Max Nagl: maximale Kraft voraus.
Max Nagl krönte sich im vergangenen Oktober 14 Jahre nach seinem letzten ADAC MX Masters-Titel zum dritten Mal nach 2006 und 2008 zum Champion der Serie. 2001 gewann er bereits den ADAC MX Junior Cup auf der 85ccm-Maschine. Der 35-Jährige bewies, dass er noch lange nicht zum alten Eisen gehört. Nach dem Titelgewinn überraschte er mit einem Team- und Markenwechsel. Im Interview berichtet der Champ wie es dazu kam, wie er sich nach so einer langen Karriere noch motiviert und ob mit Jordi Tixer als weiteren Titelkandidaten im KMP Honda Racing Team powered by Krettek Spannungen nicht vorprogrammiert sind.
Neues Team, neues Bike, das kam für viele recht überraschend. Erzähl doch mal, wie es zu dem Wechsel kam.
Max Nagl: „Der Kontakt zu Alex Karg vom KMP Honda Racing Team bestand schon lange, seitdem ich bei ihm als Honda-Werksfahrer bei den ADAC MX Masters Rennen unterm Zelt gestanden habe. Ich habe mit Alex schon vor vielen Jahren gewitzelt, dass ich irgendwann noch mal eine Masters-Saison bei ihm fahre. Ich bin jetzt so viele Jahre KTM und Husqvarna gefahren. Das Paket, das ich mit dem Krettek-Haas-Racing-Team und der Husqvarna zuletzt hatte, war perfekt. Da gibt es überhaupt nichts zu meckern. Aber es war immer das Gleiche. Und irgendwann braucht man halt mal neue Herausforderungen. Meine Absicht mit dem Wechsel war nicht, dass ich etwas Besseres kriege als ich hatte, sondern einfach nur etwas anderes, etwas, wo ich bei Null anfangen kann mit dem Testen, neue Motivation und neue Arbeit habe. Das waren eigentlich die Hauptgründe für meine Entscheidung.“
Du hast im Krettek-Haas-Racing-Team auch einen glücklichen Eindruck gemacht. Probleme gab es also nicht?
„Nein, wir haben auch immer noch regelmäßig Kontakt. Es war ursprünglich die Idee, dass ich wieder die tschechischen Rennen für sie fahren werde. Aber das ist logistisch schon ein großer Aufwand und das viele Reisen war schon heftig gewesen. Aber ansonsten war das alles top.“
Man sagt ja, wenn es am schönsten ist, soll man aufhören. Dürfen wir davon ausgehen, dass du bei dir noch Luft nach oben siehst, oder wird 2023 dein Abschiedsjahr?

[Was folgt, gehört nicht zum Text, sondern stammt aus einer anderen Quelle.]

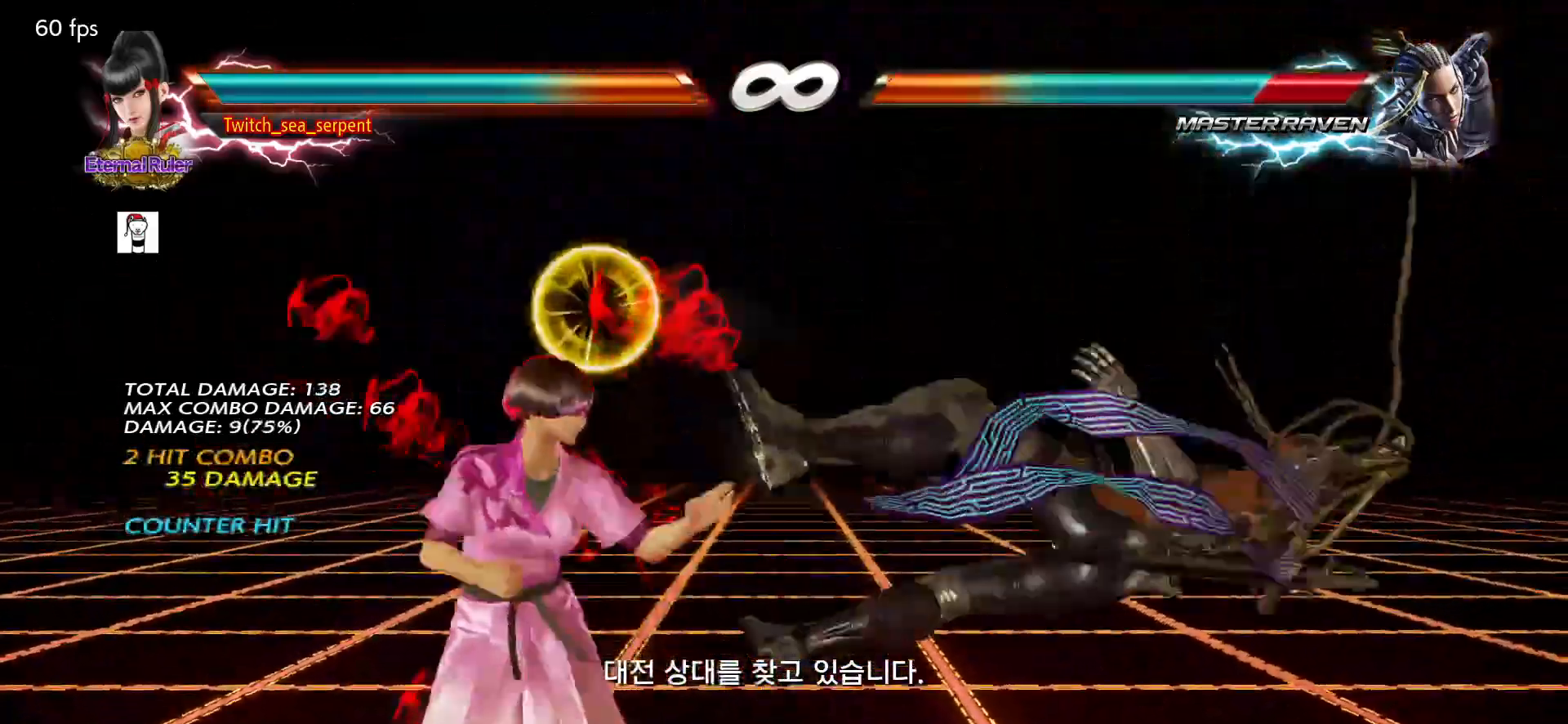
{"buttons": [], "left_stick": "center", "events": [[33, "left_stick", "right"], [83, "left_stick", "center"], [167, "left_stick", "right"], [233, "left_stick", "center"], [300, "left_stick", "right"], [400, "left_stick", "center"]]}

„Wie lange ich das Ganze jetzt noch mache? Ehrlich gesagt, ich kann es wirklich nicht sagen. Schon seit letztem Jahr entscheide ich das von Jahr zu Jahr. Ich schließe auch meine Verträge nur noch für ein Jahr ab, so dass ich immer frei bin am Ende vom Jahr und dann entscheiden kann.“
2023 dürfte mit dir, Jordi Tixier, Henry Jacobi, Tom Koch, Adam Sterry, Stefan Ekerold und Lars von Berkel, um nur ein paar zu nennen, kein leichtes Jahr werden. Wie wappnest du dich für die neue Saison?
„Ja, stimmt, das ADAC MX Masters wird immer besser, immer stärker und die Konkurrenz auch, natürlich. Ich muss mir da richtig den Allerwertesten im Winter aufreißen, dass ich da konkurrenzfähig bleibe. Aber das ist okay und gehört dazu und das ist auch mein Anspruch.“
Tixier und du habt in den letzten drei Jahren die Titel geholt und jetzt steht ihr sogar gemeinsam unter dem KMP-Zelt. Sind Spannungen da nicht vorprogrammiert, wenn ihr beide um den Titel fahrt?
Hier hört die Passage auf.